Please give back the listing below word for word and drop any images.
◆ ◆ ◆ ◆ ◆ ◆ ◆
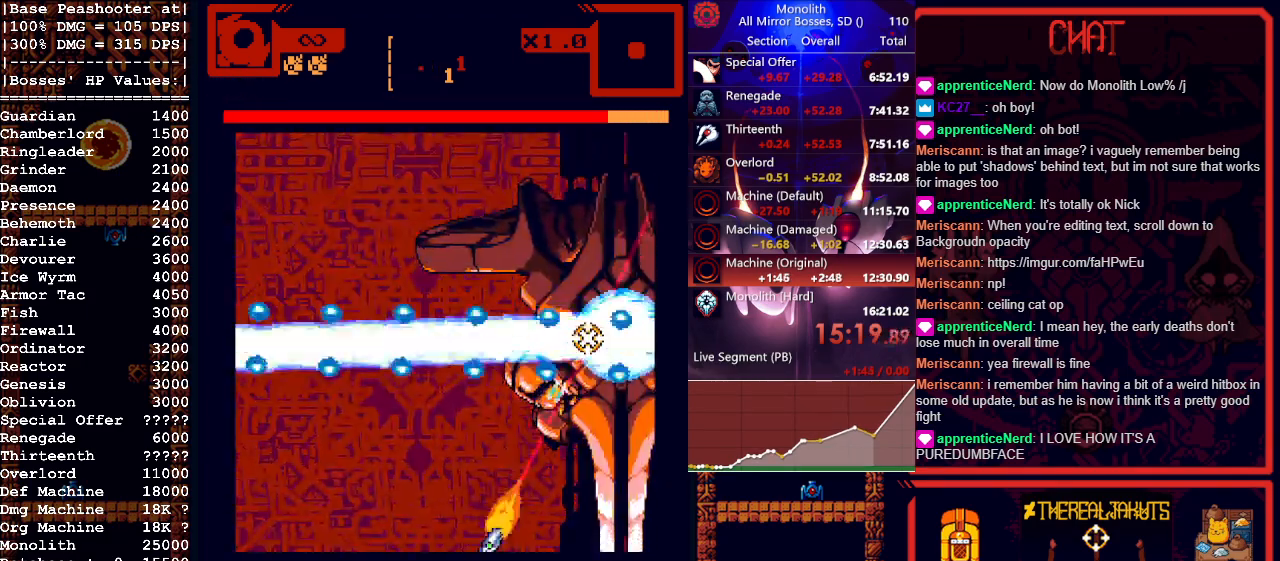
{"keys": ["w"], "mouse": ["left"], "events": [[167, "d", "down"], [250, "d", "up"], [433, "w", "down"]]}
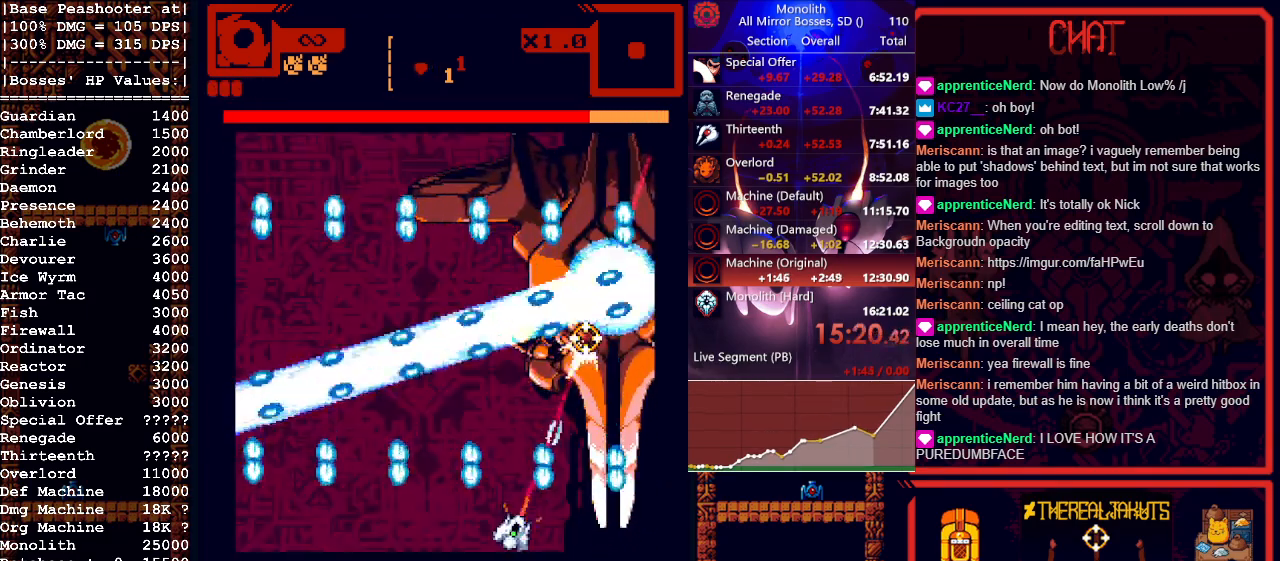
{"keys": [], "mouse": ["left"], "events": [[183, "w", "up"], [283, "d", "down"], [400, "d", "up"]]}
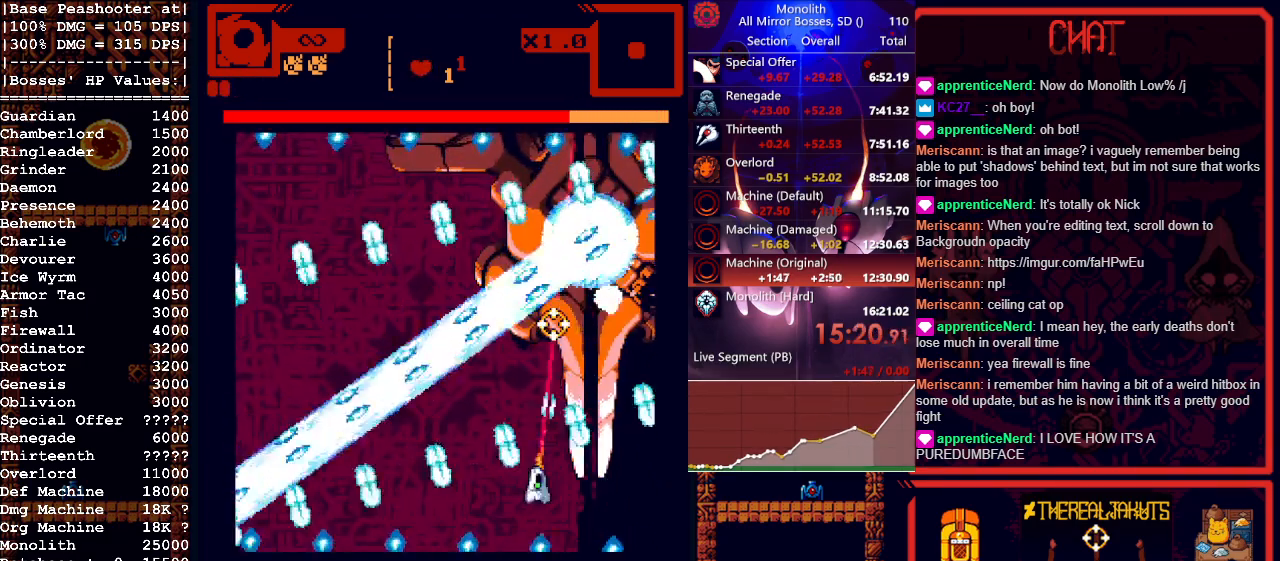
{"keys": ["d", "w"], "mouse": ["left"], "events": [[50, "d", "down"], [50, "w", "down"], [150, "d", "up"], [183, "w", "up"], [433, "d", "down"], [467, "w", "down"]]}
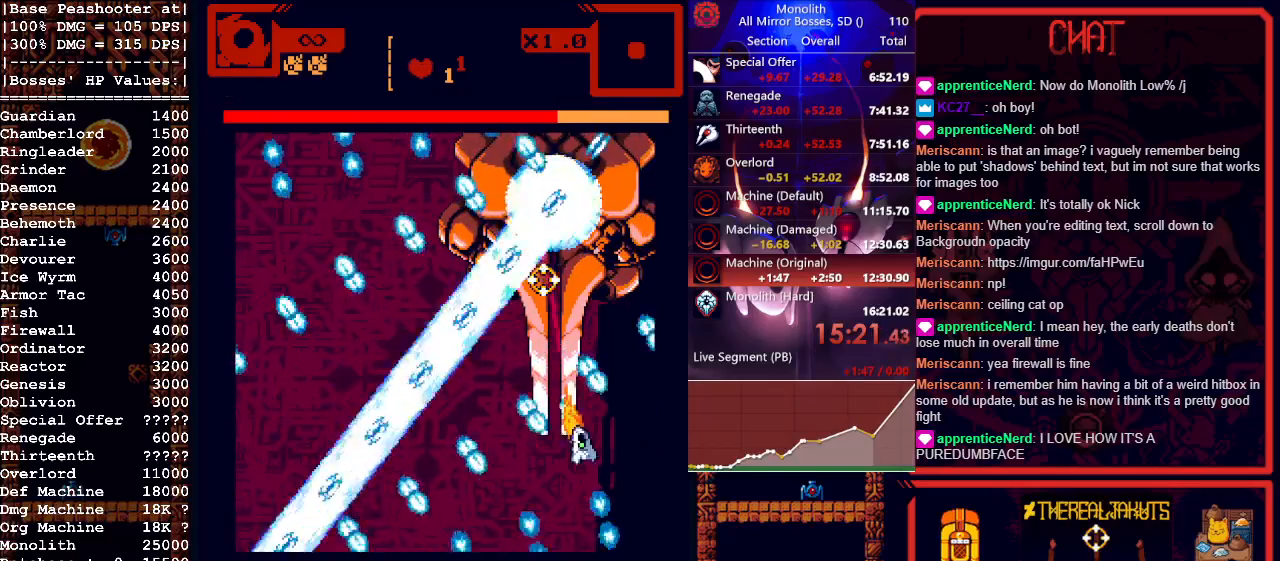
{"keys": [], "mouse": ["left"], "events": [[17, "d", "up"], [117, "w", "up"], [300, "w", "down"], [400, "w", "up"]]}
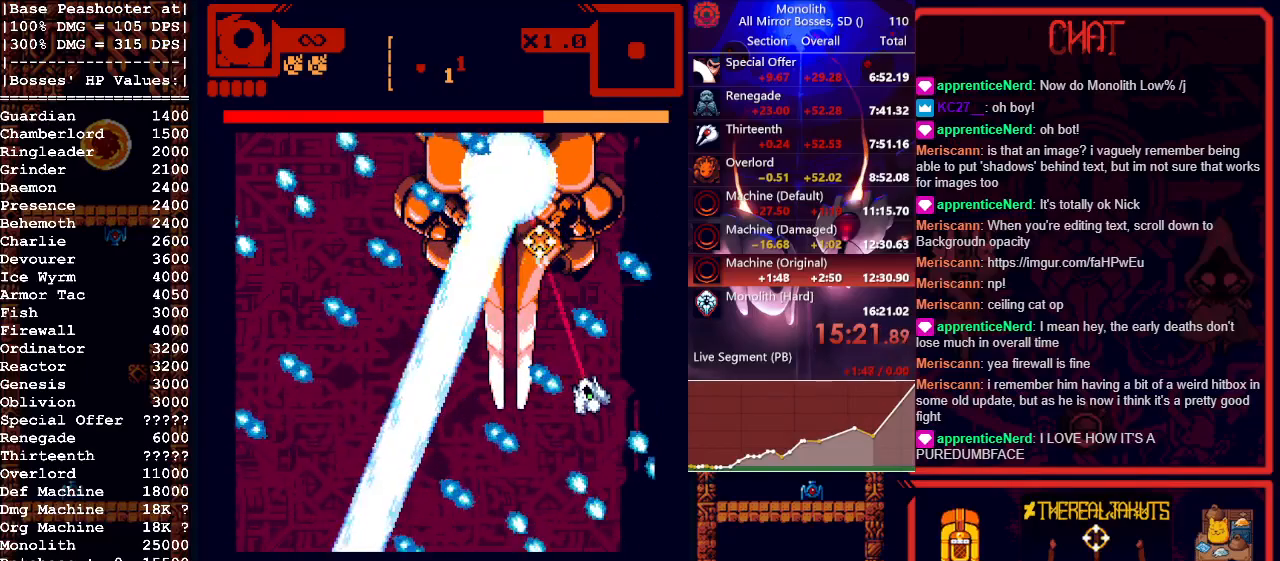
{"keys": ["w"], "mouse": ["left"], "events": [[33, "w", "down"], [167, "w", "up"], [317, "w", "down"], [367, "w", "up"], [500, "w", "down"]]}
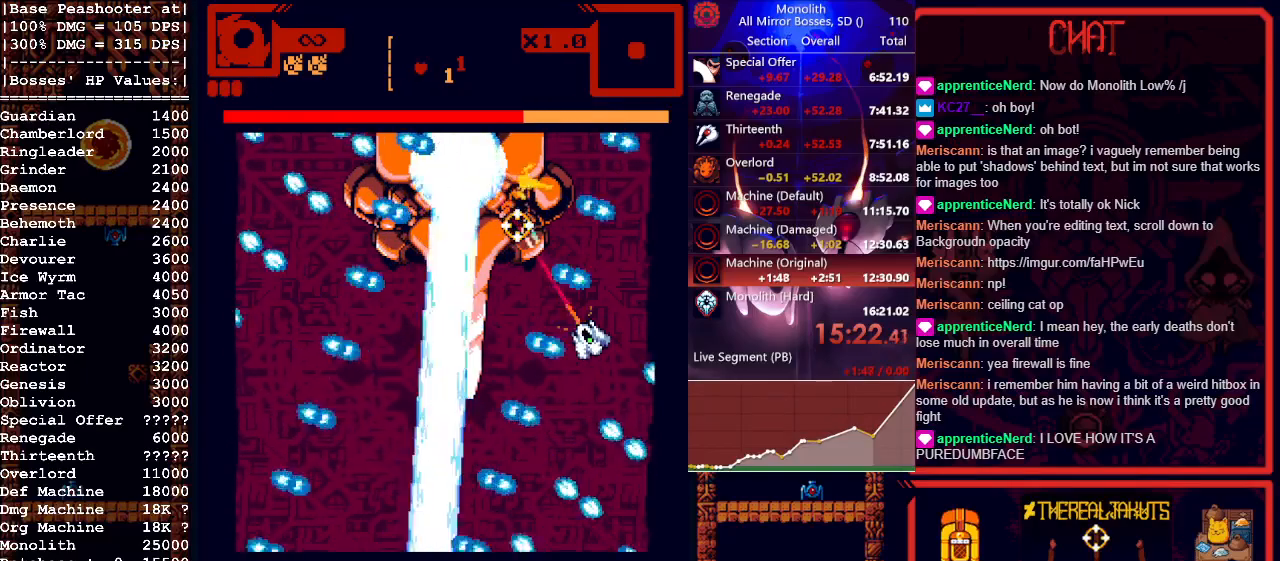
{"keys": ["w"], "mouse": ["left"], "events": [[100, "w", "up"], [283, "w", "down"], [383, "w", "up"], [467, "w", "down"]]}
◆ ◆ ◆ ◆ ◆ ◆ ◆
Answer to this problem:
{"keys": ["w"], "mouse": ["left"], "events": [[167, "d", "down"], [250, "d", "up"], [433, "w", "down"]]}
{"keys": [], "mouse": ["left"], "events": [[183, "w", "up"], [283, "d", "down"], [400, "d", "up"]]}
{"keys": ["d", "w"], "mouse": ["left"], "events": [[50, "d", "down"], [50, "w", "down"], [150, "d", "up"], [183, "w", "up"], [433, "d", "down"], [467, "w", "down"]]}
{"keys": [], "mouse": ["left"], "events": [[17, "d", "up"], [117, "w", "up"], [300, "w", "down"], [400, "w", "up"]]}
{"keys": ["w"], "mouse": ["left"], "events": [[33, "w", "down"], [167, "w", "up"], [317, "w", "down"], [367, "w", "up"], [500, "w", "down"]]}
{"keys": ["w"], "mouse": ["left"], "events": [[100, "w", "up"], [283, "w", "down"], [383, "w", "up"], [467, "w", "down"]]}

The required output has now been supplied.